September 14th, 2007
Ode to a Stove
Keeping it in use, however, is no longer an option. Like I said, the cabinets have been ordered, the slot for the stove reduced to a standard 30 inches. But I cannot give my ’59 up that easily. Everyday I think of new places to put it. In my office as a bookcase. In the guest bedroom as a dresser. In the bathroom as a sinkless vanity. My husband will fight me on this, I know, but the one place I’m unwilling to have my stove live is in my heart as a memory.
Oh, the food we have cooked together. The pepperoni and fresh garlic pizzas. The Penne Norma, Porkchop Chile, Coconut Chicken Curry. We’ve baked hams and roasted turkeys, steamed veggies and canned jelly. Without you, will I ever look forward to cooking again? Will my new oven doors creak the way yours do?

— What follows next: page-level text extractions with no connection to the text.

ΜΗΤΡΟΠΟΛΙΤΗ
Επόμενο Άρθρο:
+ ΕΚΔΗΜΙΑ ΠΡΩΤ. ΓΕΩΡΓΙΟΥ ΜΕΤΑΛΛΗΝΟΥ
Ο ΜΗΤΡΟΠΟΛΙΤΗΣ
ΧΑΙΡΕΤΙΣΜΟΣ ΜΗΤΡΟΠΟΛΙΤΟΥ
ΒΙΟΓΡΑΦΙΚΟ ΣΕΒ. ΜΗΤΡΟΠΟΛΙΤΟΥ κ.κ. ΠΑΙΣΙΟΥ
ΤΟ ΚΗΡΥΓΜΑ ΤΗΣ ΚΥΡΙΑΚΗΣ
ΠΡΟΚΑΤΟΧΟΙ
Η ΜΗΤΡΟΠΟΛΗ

Will it perfectly dry out my bread and burn my granola if left unattended to? Will the timer, if bumped, send out an eerie buzz, like lights zapping bugs, the way yours does?
I’m afraid not. It will be new and shiny and stylish. It won’t talk back or even hum to let me know I’ve left it on. It will be silent. Stoic. Alien.
I will approach this new stove like a child approaches lima beans or broccoli—with a crinkled nose, a screwed up mouth, a staunch refusal to dig in, to just try it.
Oh, my stove, if you go, take me with you…
The question is: will I be the child who grows up to like lima beans and broccoli, or even just one or the other? Or will that childhood disgust continue into adulthood, color me like a birthmark, brand me like a deep and abiding scar?